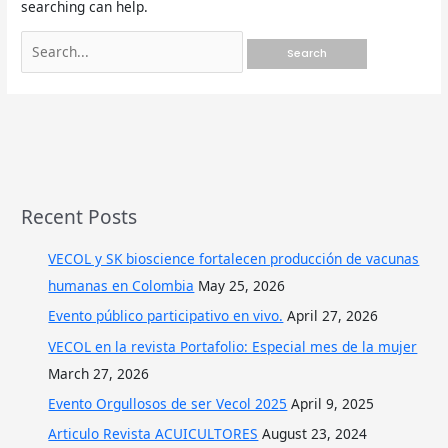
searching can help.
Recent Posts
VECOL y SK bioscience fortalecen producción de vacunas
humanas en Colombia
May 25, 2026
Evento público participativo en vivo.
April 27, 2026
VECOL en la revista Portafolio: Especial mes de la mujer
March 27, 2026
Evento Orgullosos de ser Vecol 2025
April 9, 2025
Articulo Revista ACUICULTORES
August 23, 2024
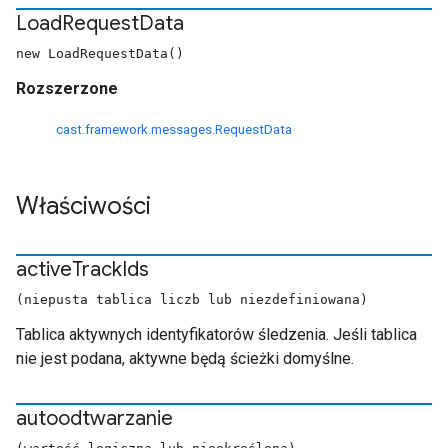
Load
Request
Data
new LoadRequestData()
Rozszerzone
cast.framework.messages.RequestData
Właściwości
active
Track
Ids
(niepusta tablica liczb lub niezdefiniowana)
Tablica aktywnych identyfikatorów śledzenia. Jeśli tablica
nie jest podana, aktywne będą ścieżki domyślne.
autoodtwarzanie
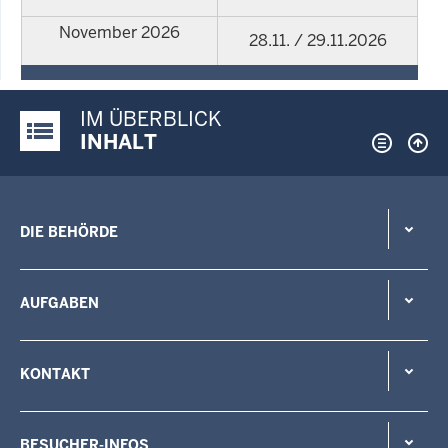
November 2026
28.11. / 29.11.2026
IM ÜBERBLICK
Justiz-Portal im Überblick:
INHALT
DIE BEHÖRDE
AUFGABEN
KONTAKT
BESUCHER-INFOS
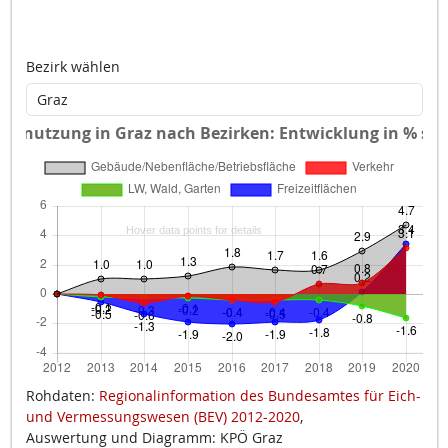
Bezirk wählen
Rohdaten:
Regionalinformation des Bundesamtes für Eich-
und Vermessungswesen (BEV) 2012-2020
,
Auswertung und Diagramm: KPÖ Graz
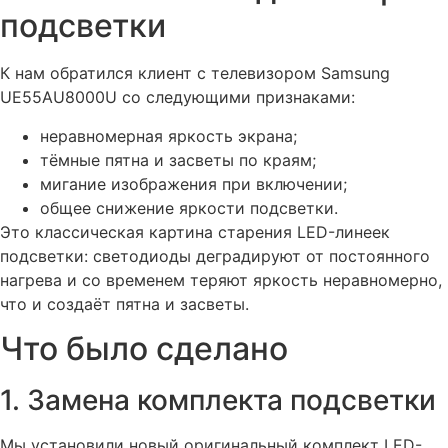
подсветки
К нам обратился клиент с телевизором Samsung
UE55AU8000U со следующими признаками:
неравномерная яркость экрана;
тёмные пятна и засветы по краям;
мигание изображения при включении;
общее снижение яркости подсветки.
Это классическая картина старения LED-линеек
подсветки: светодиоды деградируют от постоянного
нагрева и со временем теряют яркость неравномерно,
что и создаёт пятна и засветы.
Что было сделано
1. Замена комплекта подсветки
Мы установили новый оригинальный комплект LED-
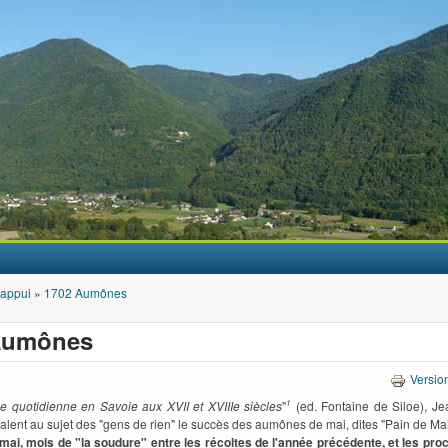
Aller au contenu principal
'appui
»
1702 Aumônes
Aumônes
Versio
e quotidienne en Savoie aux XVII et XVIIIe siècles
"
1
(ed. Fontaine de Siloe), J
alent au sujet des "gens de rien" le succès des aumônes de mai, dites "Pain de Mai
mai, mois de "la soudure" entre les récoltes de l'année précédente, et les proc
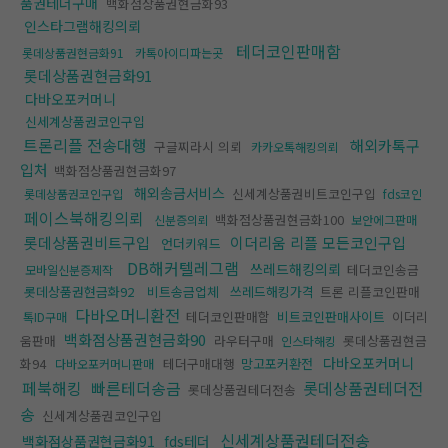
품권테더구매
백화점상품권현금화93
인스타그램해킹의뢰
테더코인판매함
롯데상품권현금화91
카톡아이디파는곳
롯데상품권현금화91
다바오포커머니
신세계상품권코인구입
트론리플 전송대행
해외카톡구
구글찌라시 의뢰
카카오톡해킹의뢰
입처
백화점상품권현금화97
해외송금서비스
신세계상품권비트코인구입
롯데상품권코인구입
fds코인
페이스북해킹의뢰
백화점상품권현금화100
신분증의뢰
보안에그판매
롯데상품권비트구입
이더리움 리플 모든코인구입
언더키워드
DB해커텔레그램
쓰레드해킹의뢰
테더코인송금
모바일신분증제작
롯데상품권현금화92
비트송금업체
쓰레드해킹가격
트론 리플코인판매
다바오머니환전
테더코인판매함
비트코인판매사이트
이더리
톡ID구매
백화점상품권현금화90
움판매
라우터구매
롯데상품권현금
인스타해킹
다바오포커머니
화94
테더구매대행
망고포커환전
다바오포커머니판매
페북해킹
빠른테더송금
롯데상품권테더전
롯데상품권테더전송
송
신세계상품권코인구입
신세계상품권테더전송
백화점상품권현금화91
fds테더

################

Each line of the data above containing the string "Evento" is to be copied.

• [Problem solution]:
Evento público participativo en vivo.
Evento Orgullosos de ser Vecol 2025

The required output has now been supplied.